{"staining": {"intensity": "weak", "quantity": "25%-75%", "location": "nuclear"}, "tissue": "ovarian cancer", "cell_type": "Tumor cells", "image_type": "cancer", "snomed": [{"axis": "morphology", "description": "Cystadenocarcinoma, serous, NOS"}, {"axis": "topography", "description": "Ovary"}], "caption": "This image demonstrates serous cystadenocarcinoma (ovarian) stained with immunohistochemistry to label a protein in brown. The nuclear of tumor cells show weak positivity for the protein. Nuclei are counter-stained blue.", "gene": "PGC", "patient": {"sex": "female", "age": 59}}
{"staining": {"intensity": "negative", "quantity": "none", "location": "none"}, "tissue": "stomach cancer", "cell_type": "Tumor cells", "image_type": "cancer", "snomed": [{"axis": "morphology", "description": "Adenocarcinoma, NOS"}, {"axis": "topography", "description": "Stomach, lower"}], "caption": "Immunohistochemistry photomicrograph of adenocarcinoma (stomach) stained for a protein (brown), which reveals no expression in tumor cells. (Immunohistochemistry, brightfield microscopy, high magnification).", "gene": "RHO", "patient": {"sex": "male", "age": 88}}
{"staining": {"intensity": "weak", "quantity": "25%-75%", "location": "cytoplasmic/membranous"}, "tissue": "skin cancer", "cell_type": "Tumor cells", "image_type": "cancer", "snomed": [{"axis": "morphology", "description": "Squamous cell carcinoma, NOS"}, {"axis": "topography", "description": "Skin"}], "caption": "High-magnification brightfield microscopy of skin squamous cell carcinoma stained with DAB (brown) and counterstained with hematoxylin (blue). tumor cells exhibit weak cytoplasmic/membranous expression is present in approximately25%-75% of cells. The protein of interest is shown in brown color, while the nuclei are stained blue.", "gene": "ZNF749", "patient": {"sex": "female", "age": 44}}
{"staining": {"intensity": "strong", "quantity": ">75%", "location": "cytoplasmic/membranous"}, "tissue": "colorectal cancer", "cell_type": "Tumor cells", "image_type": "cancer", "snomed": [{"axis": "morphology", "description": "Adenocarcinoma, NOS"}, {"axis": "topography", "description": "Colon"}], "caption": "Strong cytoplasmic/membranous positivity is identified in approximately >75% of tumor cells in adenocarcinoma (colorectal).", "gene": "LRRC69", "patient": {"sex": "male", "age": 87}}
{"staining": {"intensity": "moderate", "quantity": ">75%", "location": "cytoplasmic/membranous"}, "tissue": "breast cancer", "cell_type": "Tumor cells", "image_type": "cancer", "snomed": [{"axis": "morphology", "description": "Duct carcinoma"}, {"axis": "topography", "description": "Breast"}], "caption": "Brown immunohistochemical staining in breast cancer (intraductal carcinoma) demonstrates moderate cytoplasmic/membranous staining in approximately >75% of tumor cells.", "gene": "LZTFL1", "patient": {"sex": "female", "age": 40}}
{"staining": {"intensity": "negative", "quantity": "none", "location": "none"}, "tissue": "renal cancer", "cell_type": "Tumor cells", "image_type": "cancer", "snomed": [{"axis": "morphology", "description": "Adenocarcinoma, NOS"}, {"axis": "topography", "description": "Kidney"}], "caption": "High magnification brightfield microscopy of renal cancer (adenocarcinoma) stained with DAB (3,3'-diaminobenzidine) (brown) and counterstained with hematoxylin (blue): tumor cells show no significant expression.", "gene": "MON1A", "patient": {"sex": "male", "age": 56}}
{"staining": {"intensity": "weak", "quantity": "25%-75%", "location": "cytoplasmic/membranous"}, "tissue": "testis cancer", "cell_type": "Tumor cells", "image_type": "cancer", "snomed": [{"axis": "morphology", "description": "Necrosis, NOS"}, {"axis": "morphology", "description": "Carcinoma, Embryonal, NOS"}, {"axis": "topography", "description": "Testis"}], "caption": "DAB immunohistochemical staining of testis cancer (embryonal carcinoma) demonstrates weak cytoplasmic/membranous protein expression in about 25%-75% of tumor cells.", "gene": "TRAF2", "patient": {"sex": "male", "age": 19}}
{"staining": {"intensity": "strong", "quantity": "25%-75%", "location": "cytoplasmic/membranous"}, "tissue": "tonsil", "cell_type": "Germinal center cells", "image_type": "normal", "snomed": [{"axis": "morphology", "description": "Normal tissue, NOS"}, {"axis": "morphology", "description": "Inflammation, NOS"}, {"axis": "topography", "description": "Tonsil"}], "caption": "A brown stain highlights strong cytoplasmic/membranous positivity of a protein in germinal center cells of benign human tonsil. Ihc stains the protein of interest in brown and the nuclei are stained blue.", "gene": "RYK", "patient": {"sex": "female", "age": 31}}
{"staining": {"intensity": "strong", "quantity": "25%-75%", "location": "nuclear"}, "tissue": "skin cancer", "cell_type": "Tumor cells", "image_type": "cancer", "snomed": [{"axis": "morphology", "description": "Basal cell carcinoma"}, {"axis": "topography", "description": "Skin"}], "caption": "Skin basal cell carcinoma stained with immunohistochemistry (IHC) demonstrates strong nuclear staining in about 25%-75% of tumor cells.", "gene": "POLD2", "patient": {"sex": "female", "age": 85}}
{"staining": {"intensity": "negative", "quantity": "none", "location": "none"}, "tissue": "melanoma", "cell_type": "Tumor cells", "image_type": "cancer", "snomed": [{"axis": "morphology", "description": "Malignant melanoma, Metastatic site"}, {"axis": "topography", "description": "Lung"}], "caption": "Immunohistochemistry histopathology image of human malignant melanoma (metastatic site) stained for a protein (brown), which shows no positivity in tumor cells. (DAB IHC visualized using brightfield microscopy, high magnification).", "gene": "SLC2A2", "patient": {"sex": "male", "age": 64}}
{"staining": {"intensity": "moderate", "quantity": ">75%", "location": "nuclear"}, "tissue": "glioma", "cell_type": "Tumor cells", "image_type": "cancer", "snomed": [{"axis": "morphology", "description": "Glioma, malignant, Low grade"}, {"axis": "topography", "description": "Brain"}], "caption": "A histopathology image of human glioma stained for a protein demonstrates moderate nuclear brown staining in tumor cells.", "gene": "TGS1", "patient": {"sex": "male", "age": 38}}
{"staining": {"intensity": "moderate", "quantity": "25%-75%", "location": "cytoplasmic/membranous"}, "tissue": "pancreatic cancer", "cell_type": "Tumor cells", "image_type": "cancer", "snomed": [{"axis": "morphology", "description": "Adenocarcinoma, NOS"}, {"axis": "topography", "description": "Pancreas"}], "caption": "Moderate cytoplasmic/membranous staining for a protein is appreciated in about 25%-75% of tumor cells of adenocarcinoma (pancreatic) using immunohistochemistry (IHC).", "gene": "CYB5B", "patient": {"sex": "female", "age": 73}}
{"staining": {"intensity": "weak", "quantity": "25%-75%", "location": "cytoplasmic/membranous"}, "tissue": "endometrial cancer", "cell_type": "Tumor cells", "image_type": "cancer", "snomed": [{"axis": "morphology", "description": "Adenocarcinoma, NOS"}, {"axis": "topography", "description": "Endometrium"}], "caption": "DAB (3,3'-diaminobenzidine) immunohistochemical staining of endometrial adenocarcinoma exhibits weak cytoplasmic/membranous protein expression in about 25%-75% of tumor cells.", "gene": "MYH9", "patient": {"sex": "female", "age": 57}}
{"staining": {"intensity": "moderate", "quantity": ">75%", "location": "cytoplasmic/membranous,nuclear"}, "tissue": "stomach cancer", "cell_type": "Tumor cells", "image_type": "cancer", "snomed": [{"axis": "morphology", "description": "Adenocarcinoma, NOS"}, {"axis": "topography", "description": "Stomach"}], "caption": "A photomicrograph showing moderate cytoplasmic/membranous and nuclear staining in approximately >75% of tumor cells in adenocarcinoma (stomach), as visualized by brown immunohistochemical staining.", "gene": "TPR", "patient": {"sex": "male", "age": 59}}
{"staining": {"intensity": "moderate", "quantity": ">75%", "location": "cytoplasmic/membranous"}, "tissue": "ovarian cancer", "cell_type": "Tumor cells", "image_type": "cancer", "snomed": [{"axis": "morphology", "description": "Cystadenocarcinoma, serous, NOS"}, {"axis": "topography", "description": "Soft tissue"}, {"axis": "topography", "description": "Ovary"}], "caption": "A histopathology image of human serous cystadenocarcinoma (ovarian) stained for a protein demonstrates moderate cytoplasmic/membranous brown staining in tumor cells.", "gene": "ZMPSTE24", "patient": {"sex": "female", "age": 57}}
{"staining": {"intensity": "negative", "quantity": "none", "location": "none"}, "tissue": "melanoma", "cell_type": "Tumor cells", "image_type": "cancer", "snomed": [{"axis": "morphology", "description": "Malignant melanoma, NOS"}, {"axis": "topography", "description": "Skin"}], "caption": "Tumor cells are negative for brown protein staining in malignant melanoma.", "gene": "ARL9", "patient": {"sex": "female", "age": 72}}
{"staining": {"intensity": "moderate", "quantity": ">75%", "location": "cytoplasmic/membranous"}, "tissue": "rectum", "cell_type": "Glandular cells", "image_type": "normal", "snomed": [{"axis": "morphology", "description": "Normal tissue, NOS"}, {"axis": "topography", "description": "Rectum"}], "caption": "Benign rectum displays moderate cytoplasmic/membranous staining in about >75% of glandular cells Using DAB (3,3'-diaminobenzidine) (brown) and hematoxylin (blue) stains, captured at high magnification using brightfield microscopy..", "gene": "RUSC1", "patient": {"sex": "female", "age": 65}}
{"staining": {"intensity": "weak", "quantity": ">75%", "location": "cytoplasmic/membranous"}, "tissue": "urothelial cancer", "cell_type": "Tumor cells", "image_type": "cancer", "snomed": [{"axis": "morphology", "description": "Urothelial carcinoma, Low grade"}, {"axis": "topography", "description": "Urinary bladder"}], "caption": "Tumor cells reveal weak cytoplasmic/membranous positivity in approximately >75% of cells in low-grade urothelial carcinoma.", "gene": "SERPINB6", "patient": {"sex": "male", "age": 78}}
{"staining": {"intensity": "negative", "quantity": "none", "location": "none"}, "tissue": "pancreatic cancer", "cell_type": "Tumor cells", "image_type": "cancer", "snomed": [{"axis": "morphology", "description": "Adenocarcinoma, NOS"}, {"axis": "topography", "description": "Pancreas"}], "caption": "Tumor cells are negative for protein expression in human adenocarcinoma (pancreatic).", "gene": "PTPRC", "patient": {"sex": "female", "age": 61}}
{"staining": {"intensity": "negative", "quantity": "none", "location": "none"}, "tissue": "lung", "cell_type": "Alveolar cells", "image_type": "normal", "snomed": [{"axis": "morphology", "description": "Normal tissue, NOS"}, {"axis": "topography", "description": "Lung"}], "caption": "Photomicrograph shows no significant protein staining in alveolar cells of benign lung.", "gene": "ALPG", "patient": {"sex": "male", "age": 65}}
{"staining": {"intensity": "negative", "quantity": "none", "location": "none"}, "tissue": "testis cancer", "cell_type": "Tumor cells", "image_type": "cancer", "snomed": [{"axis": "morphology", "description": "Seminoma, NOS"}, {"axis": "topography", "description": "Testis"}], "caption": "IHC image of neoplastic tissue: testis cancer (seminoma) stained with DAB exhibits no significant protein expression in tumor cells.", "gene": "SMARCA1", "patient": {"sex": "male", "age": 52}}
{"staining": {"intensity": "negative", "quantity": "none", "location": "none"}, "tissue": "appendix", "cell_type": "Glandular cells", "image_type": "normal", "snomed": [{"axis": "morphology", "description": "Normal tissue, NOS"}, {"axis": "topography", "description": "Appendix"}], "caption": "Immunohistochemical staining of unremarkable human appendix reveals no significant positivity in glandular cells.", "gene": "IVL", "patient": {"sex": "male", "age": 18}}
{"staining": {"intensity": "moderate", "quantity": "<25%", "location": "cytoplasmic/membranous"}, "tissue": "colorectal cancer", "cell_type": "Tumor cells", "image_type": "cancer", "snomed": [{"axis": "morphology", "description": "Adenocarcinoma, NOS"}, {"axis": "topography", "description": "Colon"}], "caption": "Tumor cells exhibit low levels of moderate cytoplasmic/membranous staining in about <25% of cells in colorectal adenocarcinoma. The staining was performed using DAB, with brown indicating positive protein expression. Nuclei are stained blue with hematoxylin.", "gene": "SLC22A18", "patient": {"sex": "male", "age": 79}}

EXERCISE DIRECTIONS ▸
Write out exactly the lines above between the line with "of human malignant" and the line with "of human glioma", inclusive, and nothing beyond them.

RESULT BELOW ▸
{"staining": {"intensity": "negative", "quantity": "none", "location": "none"}, "tissue": "melanoma", "cell_type": "Tumor cells", "image_type": "cancer", "snomed": [{"axis": "morphology", "description": "Malignant melanoma, Metastatic site"}, {"axis": "topography", "description": "Lung"}], "caption": "Immunohistochemistry histopathology image of human malignant melanoma (metastatic site) stained for a protein (brown), which shows no positivity in tumor cells. (DAB IHC visualized using brightfield microscopy, high magnification).", "gene": "SLC2A2", "patient": {"sex": "male", "age": 64}}
{"staining": {"intensity": "moderate", "quantity": ">75%", "location": "nuclear"}, "tissue": "glioma", "cell_type": "Tumor cells", "image_type": "cancer", "snomed": [{"axis": "morphology", "description": "Glioma, malignant, Low grade"}, {"axis": "topography", "description": "Brain"}], "caption": "A histopathology image of human glioma stained for a protein demonstrates moderate nuclear brown staining in tumor cells.", "gene": "TGS1", "patient": {"sex": "male", "age": 38}}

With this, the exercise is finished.